For this listing, report how many lines contain the string "been", using only a number.

══════════

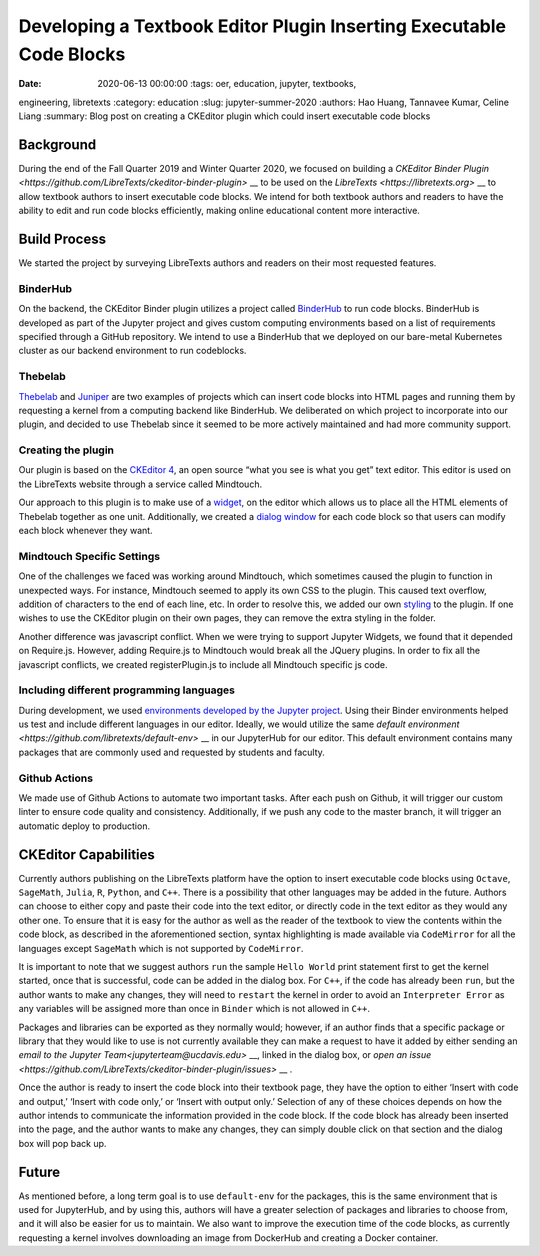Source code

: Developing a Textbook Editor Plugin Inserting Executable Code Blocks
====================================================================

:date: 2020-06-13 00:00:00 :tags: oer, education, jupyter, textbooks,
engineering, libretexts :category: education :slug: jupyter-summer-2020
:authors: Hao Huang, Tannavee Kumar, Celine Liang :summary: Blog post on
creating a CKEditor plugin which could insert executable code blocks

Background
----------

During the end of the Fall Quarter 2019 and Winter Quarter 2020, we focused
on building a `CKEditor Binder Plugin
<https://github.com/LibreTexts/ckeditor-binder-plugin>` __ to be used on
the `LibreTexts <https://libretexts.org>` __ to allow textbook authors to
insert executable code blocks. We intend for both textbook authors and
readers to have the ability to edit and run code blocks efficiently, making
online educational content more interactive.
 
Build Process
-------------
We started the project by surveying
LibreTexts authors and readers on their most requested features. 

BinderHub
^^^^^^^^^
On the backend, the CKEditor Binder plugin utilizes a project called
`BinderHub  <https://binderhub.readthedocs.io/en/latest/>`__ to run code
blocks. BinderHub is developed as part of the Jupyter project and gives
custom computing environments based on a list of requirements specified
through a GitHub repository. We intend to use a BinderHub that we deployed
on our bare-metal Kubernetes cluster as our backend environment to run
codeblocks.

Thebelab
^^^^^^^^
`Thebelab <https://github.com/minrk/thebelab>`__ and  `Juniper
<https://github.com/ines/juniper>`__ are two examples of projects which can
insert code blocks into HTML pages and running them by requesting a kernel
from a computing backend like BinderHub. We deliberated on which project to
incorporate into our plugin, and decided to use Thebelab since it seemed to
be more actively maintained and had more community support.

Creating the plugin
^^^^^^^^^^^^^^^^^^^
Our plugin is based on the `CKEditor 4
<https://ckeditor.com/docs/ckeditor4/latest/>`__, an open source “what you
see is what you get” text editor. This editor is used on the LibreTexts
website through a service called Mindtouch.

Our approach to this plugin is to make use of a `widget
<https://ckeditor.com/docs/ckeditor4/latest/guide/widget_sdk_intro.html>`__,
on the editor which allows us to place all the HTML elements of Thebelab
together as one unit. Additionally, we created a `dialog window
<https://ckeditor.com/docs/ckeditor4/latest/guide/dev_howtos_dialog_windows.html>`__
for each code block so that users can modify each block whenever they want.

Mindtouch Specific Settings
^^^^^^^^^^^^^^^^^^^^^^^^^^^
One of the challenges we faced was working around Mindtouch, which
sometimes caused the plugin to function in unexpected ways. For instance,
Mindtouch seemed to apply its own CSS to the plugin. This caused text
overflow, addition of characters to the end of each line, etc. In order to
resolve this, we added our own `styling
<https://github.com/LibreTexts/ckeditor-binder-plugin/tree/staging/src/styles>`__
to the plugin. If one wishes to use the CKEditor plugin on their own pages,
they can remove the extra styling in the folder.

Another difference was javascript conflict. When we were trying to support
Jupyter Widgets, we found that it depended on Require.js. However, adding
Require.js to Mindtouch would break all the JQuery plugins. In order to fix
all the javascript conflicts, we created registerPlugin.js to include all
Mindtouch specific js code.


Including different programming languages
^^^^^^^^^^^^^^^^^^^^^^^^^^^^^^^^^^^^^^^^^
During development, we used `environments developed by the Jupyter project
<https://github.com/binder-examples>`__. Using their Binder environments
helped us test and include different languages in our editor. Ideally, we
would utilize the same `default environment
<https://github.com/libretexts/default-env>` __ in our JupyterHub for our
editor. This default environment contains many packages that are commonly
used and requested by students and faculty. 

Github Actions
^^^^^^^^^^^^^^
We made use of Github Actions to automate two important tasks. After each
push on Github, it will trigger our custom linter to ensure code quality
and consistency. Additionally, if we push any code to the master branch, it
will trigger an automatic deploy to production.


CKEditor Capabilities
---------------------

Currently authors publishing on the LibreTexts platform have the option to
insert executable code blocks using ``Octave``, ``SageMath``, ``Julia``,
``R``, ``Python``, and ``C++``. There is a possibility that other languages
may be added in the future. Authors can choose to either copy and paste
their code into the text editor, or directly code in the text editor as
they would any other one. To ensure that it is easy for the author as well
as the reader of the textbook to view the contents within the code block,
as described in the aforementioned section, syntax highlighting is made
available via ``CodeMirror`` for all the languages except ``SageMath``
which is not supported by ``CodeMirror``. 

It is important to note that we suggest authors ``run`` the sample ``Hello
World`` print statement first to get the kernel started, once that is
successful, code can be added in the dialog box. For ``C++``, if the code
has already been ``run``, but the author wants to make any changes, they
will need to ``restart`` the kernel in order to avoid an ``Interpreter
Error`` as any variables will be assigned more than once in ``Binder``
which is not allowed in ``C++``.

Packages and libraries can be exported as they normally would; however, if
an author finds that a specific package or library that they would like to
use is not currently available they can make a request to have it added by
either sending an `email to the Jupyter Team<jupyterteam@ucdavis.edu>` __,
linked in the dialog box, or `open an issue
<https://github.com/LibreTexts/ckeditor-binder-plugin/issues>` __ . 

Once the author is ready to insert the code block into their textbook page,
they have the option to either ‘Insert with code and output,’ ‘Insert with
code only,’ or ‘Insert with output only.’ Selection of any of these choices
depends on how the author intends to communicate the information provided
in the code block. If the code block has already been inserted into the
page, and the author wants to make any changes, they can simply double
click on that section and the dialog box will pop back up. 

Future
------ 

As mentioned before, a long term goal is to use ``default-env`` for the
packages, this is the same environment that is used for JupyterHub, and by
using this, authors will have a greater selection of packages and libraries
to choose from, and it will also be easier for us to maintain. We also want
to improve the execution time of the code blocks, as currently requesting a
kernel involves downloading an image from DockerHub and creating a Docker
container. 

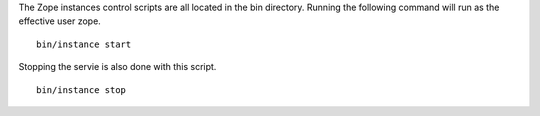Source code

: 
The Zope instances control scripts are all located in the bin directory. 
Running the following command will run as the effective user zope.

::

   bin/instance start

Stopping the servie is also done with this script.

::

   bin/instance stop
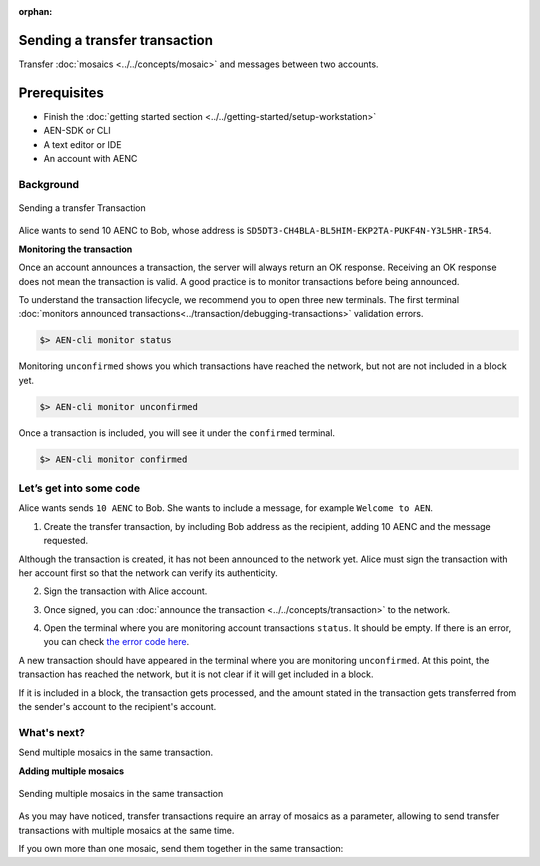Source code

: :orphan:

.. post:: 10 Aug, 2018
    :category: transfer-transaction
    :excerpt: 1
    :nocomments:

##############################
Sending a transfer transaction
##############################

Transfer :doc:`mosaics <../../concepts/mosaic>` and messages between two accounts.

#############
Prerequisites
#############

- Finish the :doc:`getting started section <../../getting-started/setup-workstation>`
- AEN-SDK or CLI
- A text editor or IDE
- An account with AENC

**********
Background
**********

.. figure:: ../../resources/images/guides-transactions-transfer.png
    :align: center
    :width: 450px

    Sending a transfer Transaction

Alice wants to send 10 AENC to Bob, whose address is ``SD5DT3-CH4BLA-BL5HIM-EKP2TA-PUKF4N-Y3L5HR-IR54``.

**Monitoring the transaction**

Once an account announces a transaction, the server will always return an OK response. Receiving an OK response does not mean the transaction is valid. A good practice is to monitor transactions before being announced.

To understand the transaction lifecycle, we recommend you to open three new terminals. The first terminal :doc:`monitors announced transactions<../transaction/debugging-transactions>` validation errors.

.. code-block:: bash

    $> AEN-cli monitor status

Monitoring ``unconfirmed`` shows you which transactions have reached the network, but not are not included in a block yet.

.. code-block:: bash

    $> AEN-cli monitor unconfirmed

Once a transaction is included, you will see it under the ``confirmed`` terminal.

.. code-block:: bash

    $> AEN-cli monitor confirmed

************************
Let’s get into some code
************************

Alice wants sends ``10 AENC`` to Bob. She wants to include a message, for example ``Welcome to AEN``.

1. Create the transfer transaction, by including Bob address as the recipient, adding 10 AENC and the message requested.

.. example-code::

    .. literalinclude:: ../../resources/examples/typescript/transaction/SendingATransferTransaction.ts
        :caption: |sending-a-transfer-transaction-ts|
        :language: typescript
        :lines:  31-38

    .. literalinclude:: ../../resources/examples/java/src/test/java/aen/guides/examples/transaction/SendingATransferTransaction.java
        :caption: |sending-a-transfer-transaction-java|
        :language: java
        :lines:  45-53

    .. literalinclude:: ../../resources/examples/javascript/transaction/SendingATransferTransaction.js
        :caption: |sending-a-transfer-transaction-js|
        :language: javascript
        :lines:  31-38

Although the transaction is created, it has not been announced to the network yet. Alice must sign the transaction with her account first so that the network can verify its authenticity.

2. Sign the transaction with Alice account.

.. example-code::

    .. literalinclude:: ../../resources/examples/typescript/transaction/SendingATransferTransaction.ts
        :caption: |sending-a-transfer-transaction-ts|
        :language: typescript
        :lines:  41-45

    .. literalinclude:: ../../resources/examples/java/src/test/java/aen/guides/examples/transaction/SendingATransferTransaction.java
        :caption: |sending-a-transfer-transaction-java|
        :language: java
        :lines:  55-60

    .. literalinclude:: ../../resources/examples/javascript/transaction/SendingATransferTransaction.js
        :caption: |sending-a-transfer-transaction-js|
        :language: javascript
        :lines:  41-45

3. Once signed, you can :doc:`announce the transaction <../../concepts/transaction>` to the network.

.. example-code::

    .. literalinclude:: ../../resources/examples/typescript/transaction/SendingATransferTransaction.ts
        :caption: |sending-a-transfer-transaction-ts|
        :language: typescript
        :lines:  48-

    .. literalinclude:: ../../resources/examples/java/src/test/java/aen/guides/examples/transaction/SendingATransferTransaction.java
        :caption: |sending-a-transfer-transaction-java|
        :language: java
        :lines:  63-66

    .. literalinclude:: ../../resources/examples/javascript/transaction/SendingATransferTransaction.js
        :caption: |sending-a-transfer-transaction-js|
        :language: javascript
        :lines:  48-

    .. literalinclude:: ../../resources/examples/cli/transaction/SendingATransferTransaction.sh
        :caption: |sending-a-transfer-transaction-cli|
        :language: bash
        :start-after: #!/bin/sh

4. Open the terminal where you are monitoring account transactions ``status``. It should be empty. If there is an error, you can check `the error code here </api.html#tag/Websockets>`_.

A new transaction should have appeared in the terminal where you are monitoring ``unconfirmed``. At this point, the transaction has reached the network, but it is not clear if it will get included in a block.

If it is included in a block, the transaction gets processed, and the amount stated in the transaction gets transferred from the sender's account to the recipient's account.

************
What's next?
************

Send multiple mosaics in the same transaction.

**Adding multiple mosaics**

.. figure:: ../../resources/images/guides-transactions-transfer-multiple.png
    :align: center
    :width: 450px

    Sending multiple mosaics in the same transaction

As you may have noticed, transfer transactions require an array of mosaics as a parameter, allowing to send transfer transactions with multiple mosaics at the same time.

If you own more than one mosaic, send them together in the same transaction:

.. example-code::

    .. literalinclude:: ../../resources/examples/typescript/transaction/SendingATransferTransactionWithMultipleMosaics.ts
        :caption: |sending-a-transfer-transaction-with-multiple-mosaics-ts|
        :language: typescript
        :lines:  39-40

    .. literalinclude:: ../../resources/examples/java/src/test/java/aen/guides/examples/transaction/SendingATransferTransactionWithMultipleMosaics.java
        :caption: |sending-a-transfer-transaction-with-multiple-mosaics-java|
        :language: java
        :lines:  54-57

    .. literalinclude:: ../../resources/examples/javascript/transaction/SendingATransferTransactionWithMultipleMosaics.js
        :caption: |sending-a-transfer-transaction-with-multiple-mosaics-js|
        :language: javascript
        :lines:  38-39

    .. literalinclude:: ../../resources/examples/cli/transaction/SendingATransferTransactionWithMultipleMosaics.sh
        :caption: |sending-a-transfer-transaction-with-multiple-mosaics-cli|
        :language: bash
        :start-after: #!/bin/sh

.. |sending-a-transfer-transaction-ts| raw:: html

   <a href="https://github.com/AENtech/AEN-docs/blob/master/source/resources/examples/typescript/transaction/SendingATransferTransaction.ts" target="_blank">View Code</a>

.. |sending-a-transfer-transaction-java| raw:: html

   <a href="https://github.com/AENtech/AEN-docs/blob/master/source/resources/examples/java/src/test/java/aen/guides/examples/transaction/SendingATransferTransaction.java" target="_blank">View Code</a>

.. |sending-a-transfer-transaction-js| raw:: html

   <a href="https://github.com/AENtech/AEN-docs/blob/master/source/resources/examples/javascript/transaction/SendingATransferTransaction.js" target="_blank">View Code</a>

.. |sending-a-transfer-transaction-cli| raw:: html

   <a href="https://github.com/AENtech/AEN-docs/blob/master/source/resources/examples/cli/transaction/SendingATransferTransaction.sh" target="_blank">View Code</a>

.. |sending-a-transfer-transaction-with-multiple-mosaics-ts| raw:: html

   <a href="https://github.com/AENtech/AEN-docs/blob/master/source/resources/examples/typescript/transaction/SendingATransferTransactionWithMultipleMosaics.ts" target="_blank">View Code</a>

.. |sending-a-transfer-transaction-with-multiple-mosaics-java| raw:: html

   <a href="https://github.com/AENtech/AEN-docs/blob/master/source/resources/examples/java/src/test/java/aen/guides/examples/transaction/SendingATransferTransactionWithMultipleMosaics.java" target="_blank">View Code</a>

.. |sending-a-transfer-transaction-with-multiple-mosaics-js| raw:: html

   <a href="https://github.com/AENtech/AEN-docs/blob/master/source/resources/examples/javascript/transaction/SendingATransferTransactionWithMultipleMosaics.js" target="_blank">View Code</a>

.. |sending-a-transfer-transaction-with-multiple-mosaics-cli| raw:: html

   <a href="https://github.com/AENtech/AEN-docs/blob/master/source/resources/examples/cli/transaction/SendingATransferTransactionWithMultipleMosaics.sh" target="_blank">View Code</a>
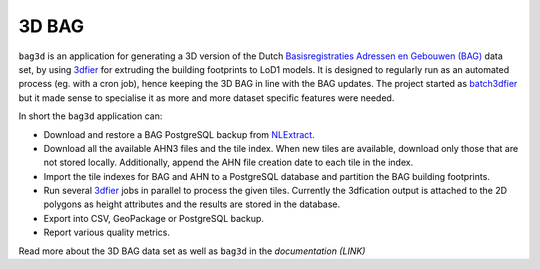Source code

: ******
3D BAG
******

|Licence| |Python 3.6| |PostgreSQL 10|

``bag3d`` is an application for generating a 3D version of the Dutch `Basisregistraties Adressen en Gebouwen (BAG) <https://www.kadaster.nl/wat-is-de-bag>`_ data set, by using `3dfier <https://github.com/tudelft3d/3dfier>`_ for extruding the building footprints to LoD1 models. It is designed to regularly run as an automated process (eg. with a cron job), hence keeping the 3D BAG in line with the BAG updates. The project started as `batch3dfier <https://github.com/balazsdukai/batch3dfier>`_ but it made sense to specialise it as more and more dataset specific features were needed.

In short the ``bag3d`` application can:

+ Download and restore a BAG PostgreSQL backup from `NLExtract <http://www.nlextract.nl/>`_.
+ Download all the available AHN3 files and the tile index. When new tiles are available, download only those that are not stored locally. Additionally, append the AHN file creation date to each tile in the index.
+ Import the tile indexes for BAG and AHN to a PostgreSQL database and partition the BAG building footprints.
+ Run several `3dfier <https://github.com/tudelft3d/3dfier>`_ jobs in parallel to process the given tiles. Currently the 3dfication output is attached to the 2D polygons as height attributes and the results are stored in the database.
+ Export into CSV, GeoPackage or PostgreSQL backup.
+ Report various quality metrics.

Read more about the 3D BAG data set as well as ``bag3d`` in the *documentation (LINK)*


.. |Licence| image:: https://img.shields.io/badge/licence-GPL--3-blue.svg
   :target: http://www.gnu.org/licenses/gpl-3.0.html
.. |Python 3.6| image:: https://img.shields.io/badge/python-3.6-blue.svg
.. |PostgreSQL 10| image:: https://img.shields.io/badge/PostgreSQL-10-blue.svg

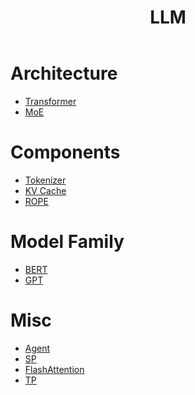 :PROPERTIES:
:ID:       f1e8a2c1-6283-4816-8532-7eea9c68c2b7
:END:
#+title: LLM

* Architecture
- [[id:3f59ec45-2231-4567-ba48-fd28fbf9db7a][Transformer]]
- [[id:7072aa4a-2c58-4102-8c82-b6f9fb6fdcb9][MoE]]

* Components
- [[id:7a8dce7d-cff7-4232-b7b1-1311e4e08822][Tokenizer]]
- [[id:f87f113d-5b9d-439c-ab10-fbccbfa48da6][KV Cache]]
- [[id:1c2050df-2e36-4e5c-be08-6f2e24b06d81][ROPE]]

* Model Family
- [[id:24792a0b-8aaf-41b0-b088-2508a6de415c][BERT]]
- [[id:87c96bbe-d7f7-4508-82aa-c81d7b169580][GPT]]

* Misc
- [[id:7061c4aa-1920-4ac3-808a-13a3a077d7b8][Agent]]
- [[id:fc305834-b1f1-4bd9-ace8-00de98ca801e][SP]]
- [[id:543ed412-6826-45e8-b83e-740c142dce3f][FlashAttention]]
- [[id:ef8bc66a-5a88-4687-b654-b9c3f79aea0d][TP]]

══════════

## Your solution
3